BEGIN Given records

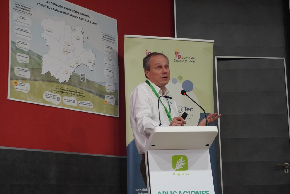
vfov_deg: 18.2
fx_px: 604
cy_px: 97
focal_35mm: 75
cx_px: 145
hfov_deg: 27.0
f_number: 5.6
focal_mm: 50
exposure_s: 1/160
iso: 3200
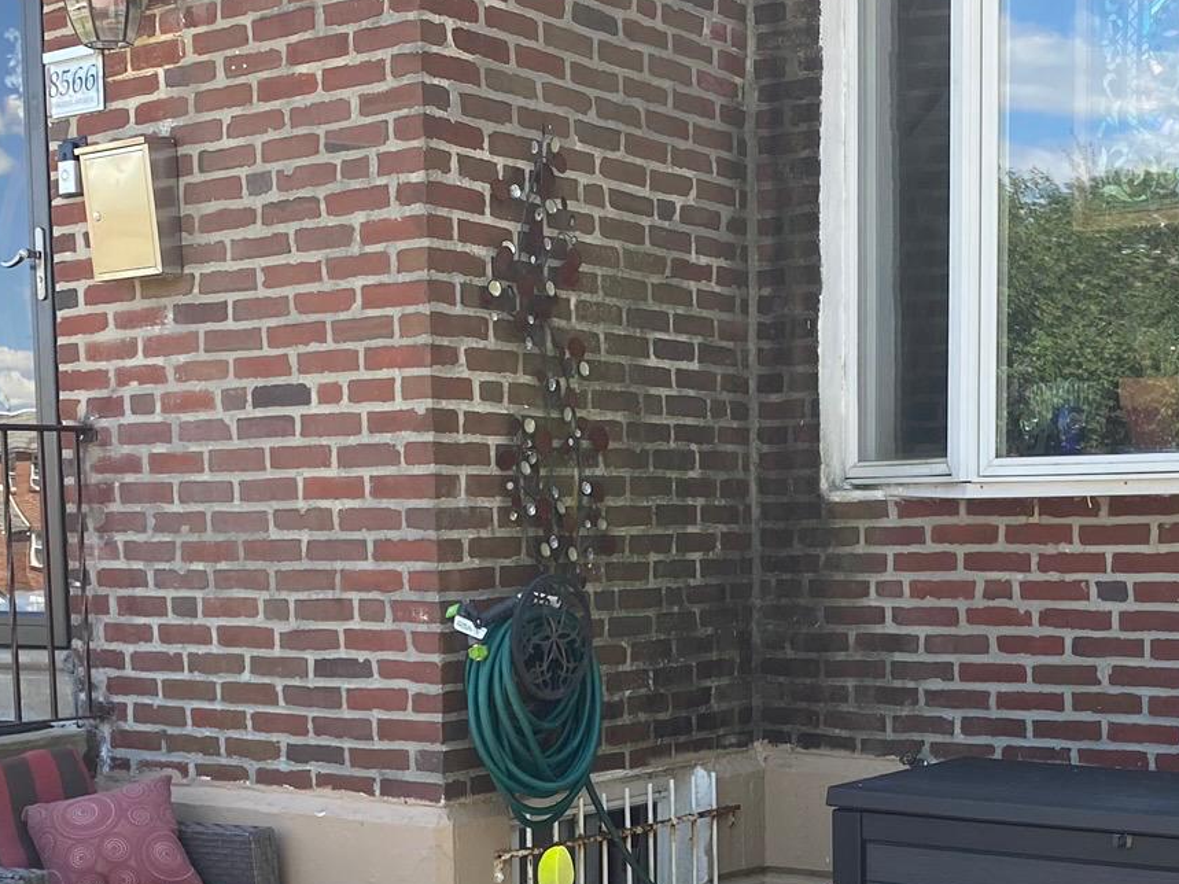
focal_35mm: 62
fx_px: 2111
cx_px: 688
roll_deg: +1.0
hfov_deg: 31.1
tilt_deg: -6.2
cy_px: 793
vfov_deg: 23.0
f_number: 1.8
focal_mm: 4.25
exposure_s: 1/412
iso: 32
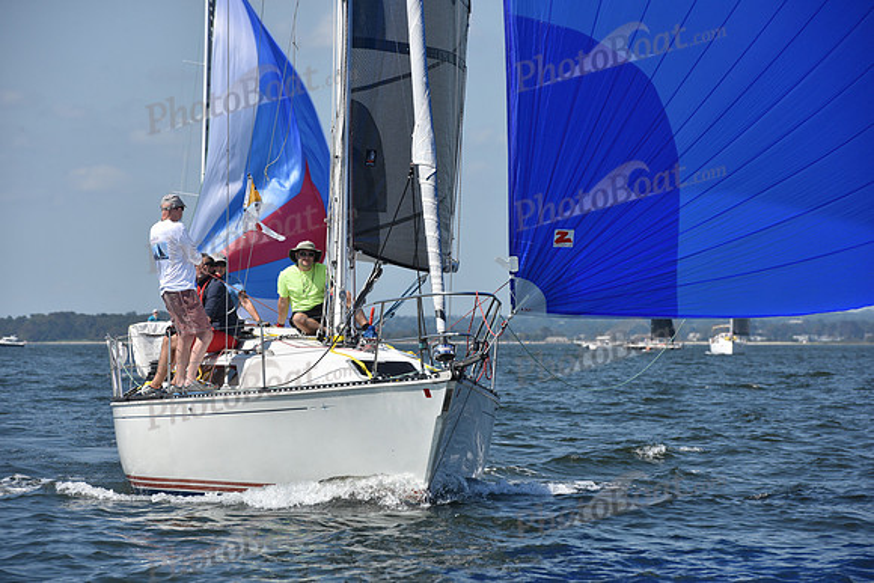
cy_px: 292
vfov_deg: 6.9
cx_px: 437
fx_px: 4856
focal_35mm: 200
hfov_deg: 10.3
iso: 320
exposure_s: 1/1250
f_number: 10
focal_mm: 200
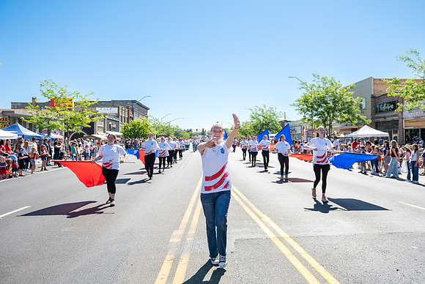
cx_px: 223
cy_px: 137
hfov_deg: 68.2
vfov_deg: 48.8
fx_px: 313
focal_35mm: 27
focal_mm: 24
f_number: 2.8
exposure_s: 1/800
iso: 100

END Given records

**Exercise brief:** Print out the entries once more, unchanged. No pictures.

**Expected output:**
vfov_deg: 18.2
fx_px: 604
cy_px: 97
focal_35mm: 75
cx_px: 145
hfov_deg: 27.0
f_number: 5.6
focal_mm: 50
exposure_s: 1/160
iso: 3200
focal_35mm: 62
fx_px: 2111
cx_px: 688
roll_deg: +1.0
hfov_deg: 31.1
tilt_deg: -6.2
cy_px: 793
vfov_deg: 23.0
f_number: 1.8
focal_mm: 4.25
exposure_s: 1/412
iso: 32
cy_px: 292
vfov_deg: 6.9
cx_px: 437
fx_px: 4856
focal_35mm: 200
hfov_deg: 10.3
iso: 320
exposure_s: 1/1250
f_number: 10
focal_mm: 200
cx_px: 223
cy_px: 137
hfov_deg: 68.2
vfov_deg: 48.8
fx_px: 313
focal_35mm: 27
focal_mm: 24
f_number: 2.8
exposure_s: 1/800
iso: 100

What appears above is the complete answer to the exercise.